The good days outweighed the bad days by a long stretch, and we hope to return to Casa Celeste for two months this summer for more of those gorgeously good days. House sitting allows you to live rent free, and after giving up our rented Liverpool flat and taking on two assignments in Italy, we saved more than £6000 in accommodation costs. We covered the cost of day-to-day living with freelance work, and we’ve been lucky enough to come back to the UK and buy our own flat thanks to these savings.
As well as being cost- effective, housesitting is a great option if you prefer a slow approach to travel. Slow travel has become the travel trend du jour for a generation obsessed with unique and authentic experiences, and housesitting is all about becoming a ‘local’. It also makes travel plans completely unpredictable. If you’re intrigued about housesitting, sign up to Trusted Housesitters or Mind My House, write something that resembles a dating profile for the most wholesome possible version of yourself and land a low-cost existence somewhere far flung. There are just a few things I’d keep in mind when applying for assignments…
Housesitting isn’t really a holiday. As idyllic as living in the Italian countryside sounds, the responsibility of looking after someone else’s house is stressful. Especially when things go wrong – wall-breaking earthquakes, for example. It’s important to consider the length of each stay. To make the travel costs worth it, I’d say the minimum is a week to 10 days, and the longest a month. Our six month house-sit was a bit much – the chores got arduous and we got tired of having to get in the car and drive for an hour to get anywhere.
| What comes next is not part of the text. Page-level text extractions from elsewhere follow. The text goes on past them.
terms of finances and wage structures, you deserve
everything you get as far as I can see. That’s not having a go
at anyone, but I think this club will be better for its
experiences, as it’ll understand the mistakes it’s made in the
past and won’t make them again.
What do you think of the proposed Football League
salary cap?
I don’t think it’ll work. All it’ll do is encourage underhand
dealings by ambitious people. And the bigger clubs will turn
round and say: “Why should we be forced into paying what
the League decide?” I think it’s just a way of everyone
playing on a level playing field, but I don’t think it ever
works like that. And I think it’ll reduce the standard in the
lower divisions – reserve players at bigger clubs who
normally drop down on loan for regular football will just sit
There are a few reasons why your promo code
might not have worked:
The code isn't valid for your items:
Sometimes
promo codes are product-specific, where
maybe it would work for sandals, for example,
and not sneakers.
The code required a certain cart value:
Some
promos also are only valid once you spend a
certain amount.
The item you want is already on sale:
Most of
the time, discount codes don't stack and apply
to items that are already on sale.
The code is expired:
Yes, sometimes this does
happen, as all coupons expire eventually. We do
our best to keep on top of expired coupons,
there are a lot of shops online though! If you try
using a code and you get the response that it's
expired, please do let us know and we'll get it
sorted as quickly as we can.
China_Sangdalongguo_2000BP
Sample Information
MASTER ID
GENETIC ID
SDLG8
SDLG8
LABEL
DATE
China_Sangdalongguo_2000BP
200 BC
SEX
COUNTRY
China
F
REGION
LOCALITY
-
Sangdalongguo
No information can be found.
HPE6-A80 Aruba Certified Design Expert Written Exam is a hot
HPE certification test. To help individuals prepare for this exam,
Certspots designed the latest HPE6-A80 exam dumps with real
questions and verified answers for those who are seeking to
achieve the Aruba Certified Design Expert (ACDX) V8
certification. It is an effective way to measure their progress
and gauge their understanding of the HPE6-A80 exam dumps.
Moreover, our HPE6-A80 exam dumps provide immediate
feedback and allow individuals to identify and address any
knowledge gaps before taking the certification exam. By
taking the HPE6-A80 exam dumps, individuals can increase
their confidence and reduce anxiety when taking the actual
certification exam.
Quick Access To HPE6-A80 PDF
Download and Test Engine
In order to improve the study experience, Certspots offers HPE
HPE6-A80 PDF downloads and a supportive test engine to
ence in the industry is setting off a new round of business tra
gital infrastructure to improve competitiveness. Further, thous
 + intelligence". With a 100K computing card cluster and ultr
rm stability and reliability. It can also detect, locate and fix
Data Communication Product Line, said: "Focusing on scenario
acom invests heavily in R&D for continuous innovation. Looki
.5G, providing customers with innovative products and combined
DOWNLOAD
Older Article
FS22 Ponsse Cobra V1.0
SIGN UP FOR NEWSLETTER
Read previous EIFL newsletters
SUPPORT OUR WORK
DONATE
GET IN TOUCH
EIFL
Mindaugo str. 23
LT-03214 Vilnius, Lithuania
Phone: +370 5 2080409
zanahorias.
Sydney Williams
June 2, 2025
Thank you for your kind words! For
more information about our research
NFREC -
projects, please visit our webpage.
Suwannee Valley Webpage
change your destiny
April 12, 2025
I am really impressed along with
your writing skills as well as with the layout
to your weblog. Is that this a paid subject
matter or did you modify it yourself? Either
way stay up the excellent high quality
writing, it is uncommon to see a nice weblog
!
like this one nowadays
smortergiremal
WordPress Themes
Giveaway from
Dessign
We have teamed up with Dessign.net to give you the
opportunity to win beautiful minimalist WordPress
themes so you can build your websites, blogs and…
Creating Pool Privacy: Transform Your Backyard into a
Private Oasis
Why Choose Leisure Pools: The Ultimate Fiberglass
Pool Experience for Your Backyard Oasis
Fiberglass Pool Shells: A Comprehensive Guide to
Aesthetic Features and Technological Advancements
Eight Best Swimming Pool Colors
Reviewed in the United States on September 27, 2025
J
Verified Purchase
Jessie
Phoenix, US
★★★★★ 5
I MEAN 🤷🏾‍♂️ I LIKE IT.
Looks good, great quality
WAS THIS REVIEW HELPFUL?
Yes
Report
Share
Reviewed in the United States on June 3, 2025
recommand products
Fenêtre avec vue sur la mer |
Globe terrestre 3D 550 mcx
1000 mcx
Make sure you have a thorough understanding of what’s expected of you, and an idea of how long you’ll be spending on chores each day. Of course, it’s part of the deal, but if you’re affording to be there is based on working freelance or remotely full time, you might come unstuck balancing a busy work schedule with housesitting responsibilities. Leaving the house how you found it is a must, and we took photos of every room to remember what we’d moved.
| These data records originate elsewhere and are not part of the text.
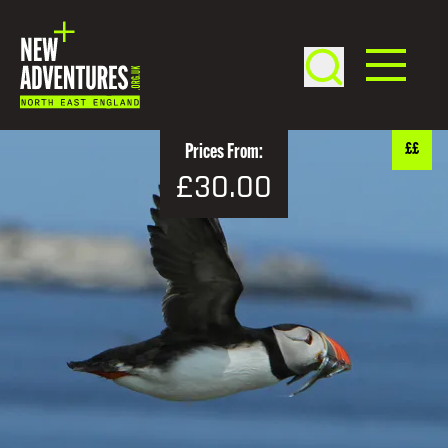
££
Prices From:
£30.00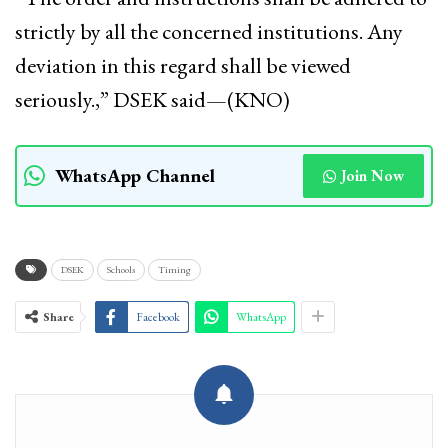
strictly by all the concerned institutions. Any
deviation in this regard shall be viewed
seriously.,” DSEK said—(KNO)
WhatsApp Channel
Join Now
DSEK
Schools
Timing
Share
Facebook
WhatsApp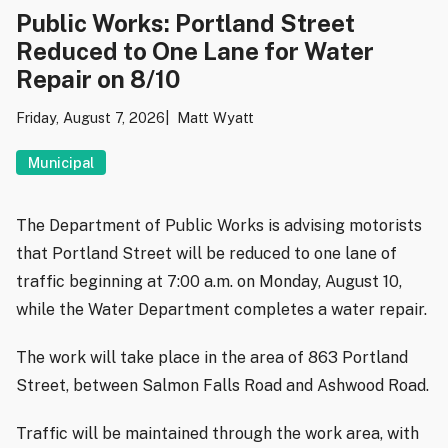
Public Works: Portland Street
Reduced to One Lane for Water
Repair on 8/10
Friday, August 7, 2026
Matt Wyatt
Municipal
The Department of Public Works is advising motorists
that Portland Street will be reduced to one lane of
traffic beginning at 7:00 a.m. on Monday, August 10,
while the Water Department completes a water repair.
The work will take place in the area of 863 Portland
Street, between Salmon Falls Road and Ashwood Road.
Traffic will be maintained through the work area, with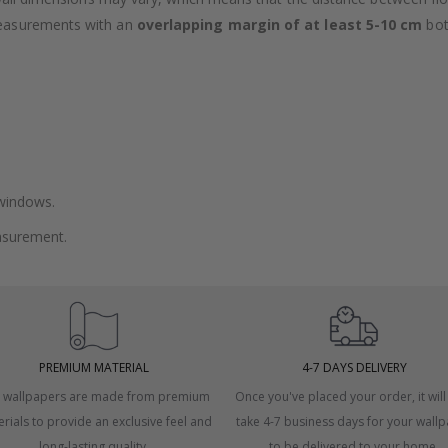
measurements with an
overlapping margin of at least 5-10 cm
bot
 windows.
asurement.
PREMIUM MATERIAL
4-7 DAYS DELIVERY
 wallpapers are made from premium
Once you've placed your order, it will
rials to provide an exclusive feel and
take 4-7 business days for your wall
long-lasting quality.
to be delivered to your home.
From experience, I would say that the most important consideration is location. We knew we wanted to be rural, but hiring a car for the duration wasn’t cheap, and petrol costs added up. A city stay would have been cheaper, but for us, it was worth it for the tranquility we both needed to work on creative projects. We thought we could use the house as a base for exploring Italy, with Florence, Rome, and Bologna all a couple of hours away. We did do lots of traveling, but not as much as we’d first expected. It’s down to being realistic about what you want out of the house sit coupled with the practicalities of the location.
I would never have chosen to visit the Marche region, yet there we were for just under a year, getting to know its intricate details and its subtle shifts in landscape, language, food and culture from mountain to coast. We went to the odd dinner party of British expats, but they were pale in comparison to the vibrant village feasts, which usually marked the harvest of local produce.
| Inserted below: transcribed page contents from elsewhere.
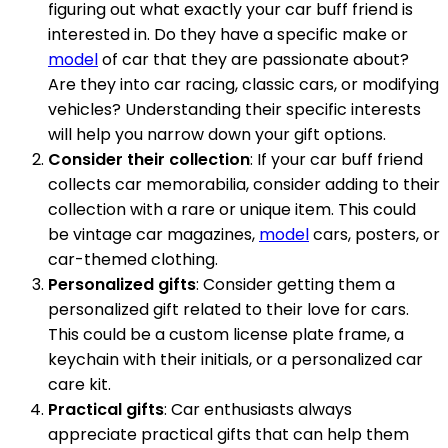
figuring out what exactly your car buff friend is
interested in. Do they have a specific make or
model
of car that they are passionate about?
Are they into car racing, classic cars, or modifying
vehicles? Understanding their specific interests
will help you narrow down your gift options.
Consider their collection
: If your car buff friend
collects car memorabilia, consider adding to their
collection with a rare or unique item. This could
be vintage car magazines,
model
cars, posters, or
car-themed clothing.
Personalized gifts
: Consider getting them a
personalized gift related to their love for cars.
This could be a custom license plate frame, a
keychain with their initials, or a personalized car
care kit.
Practical gifts
: Car enthusiasts always
appreciate practical gifts that can help them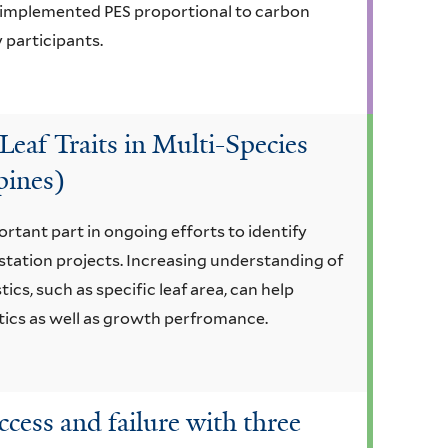
t implemented PES proportional to carbon
 participants.
Leaf Traits in Multi-Species
pines)
ortant part in ongoing efforts to identify
estation projects. Increasing understanding of
cs, such as specific leaf area, can help
stics as well as growth perfromance.
ccess and failure with three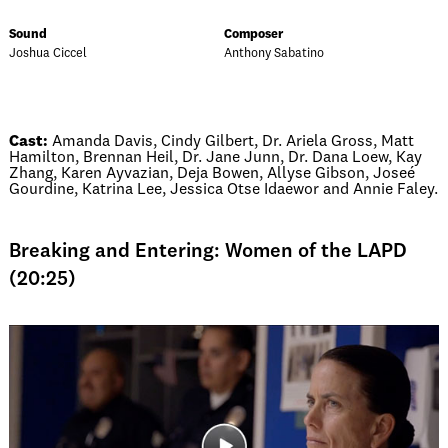
Sound
Composer
Joshua Ciccel
Anthony Sabatino
Cast:
Amanda Davis, Cindy Gilbert, Dr. Ariela Gross, Matt
Hamilton, Brennan Heil, Dr. Jane Junn, Dr. Dana Loew, Kay
Zhang, Karen Ayvazian, Deja Bowen, Allyse Gibson, Joseé
Gourdine, Katrina Lee, Jessica Otse Idaewor and Annie Faley.
Breaking and Entering: Women of the LAPD
(20:25)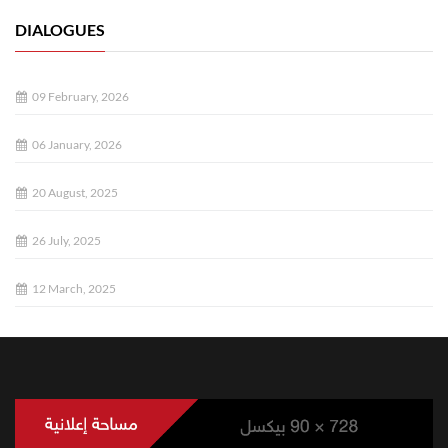
DIALOGUES
09 February, 2026
06 January, 2026
20 August, 2025
26 July, 2025
12 March, 2025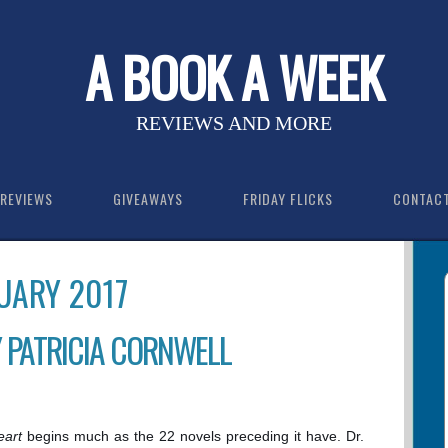
A BOOK A WEEK
REVIEWS AND MORE
REVIEWS
GIVEAWAYS
FRIDAY FLICKS
CONTAC
UARY 2017
 PATRICIA CORNWELL
eart
begins much as the 22 novels preceding it have. Dr.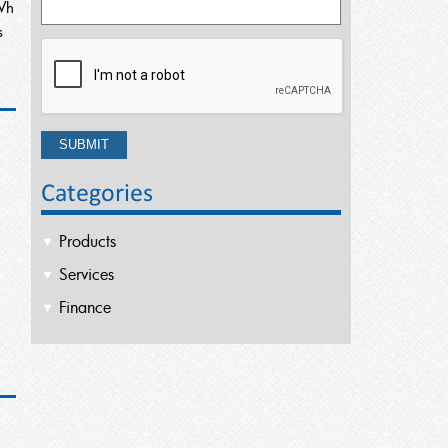
Wh
s
Categories
Products
Services
Finance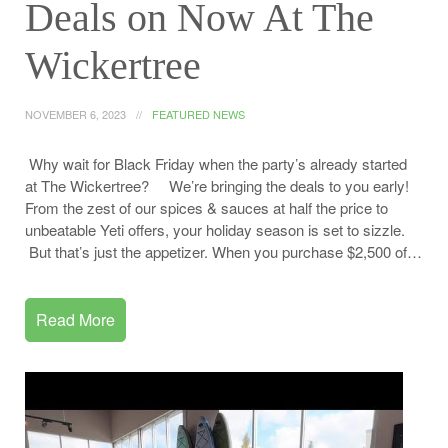
Deals on Now At The
Wickertree
NOVEMBER 6, 2023
FEATURED NEWS
Why wait for Black Friday when the party’s already started
at The Wickertree? We’re bringing the deals to you early!
From the zest of our spices & sauces at half the price to
unbeatable Yeti offers, your holiday season is set to sizzle.
But that’s just the appetizer. When you purchase $2,500 of…
Read More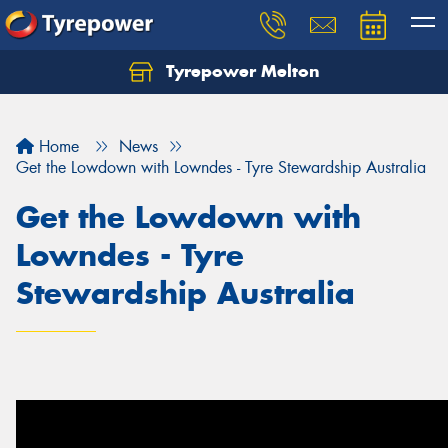
Tyrepower Melton
Let us know what you need, and our team will
text you shortly.
Home
News
Your details
Get the Lowdown with Lowndes - Tyre Stewardship Australia
Get the Lowdown with
Lowndes - Tyre
Stewardship Australia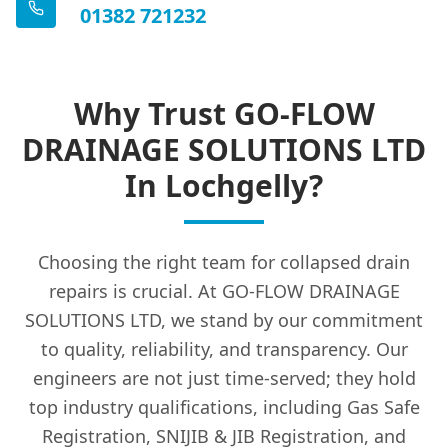
01382 721232
Why Trust GO-FLOW
DRAINAGE SOLUTIONS LTD
In Lochgelly?
Choosing the right team for collapsed drain
repairs is crucial. At GO-FLOW DRAINAGE
SOLUTIONS LTD, we stand by our commitment
to quality, reliability, and transparency. Our
engineers are not just time-served; they hold
top industry qualifications, including Gas Safe
Registration, SNIJIB & JIB Registration, and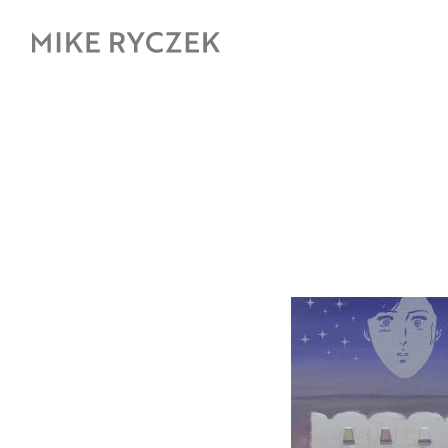
Skip
to
content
We muddled through the fast Italian conversation hurled back and forth down the length of a communal table, shared big jugs of wine and devoured dish after dish as it was placed in front of us. There was no menu in sight, just five or six hardy, stomach stretching courses and copious bread sliced with olive oil the color of peach flesh. Italy is the home of the slow food movement, and it’s embodied in celebratory events like these.
Many families in Marche still live off their land, and it was a privilege to watch the surrounding fields change over the days and weeks and months before enjoying their bounty with the families that nurtured and harvested it. For me, this will forever represent Italian culture and values.